» **ASSIGNMENT**: Apart from the images, output the data below exactly.

» **SUPPLIED INFORMATION**:
-=-=-=-=-

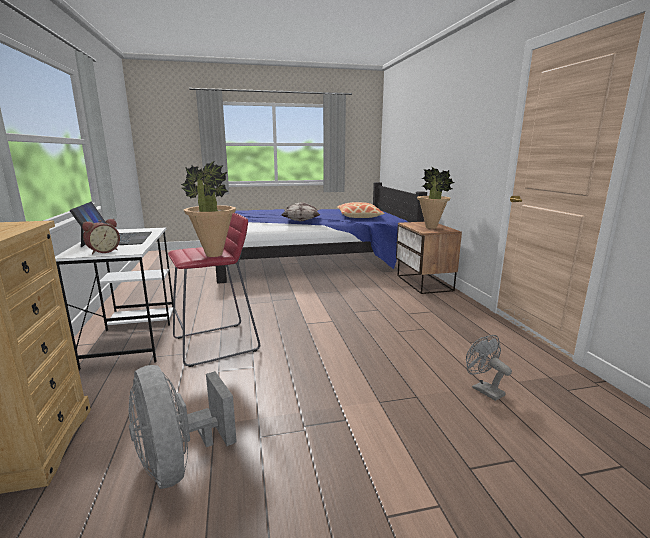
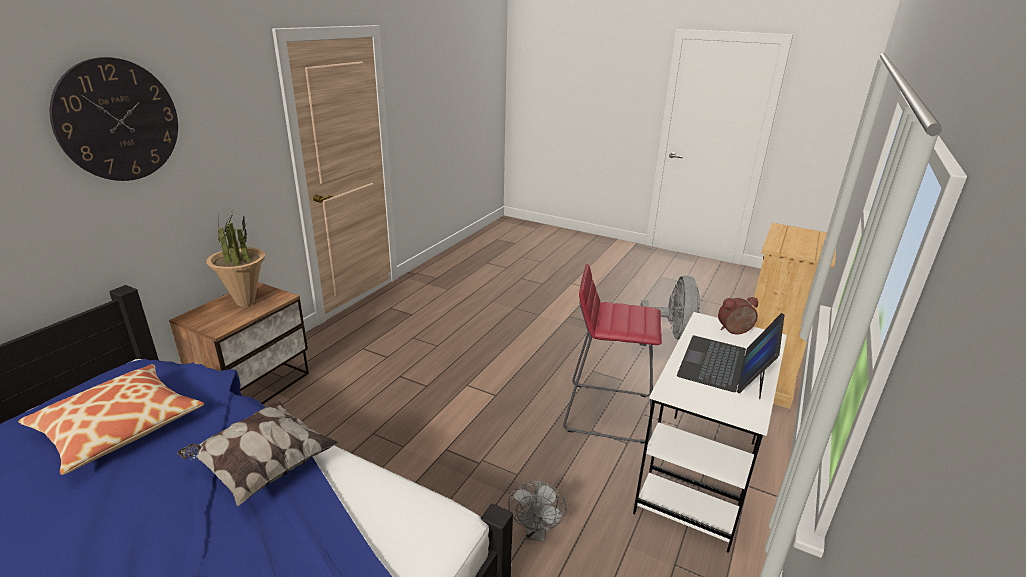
camera: 140 degrees left, 10 degrees up
(213, 255) = (619, 307): potted plant -> none
(447, 112) = (118, 120): none -> wall clock
(483, 389) = (474, 295): grey fan -> grey fan (536, 532)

-=-=-=-=-

» **REPLY TO THE TASK**:
camera: 140 degrees left, 10 degrees up
(213, 255) = (619, 307): potted plant -> none
(447, 112) = (118, 120): none -> wall clock
(483, 389) = (474, 295): grey fan -> grey fan (536, 532)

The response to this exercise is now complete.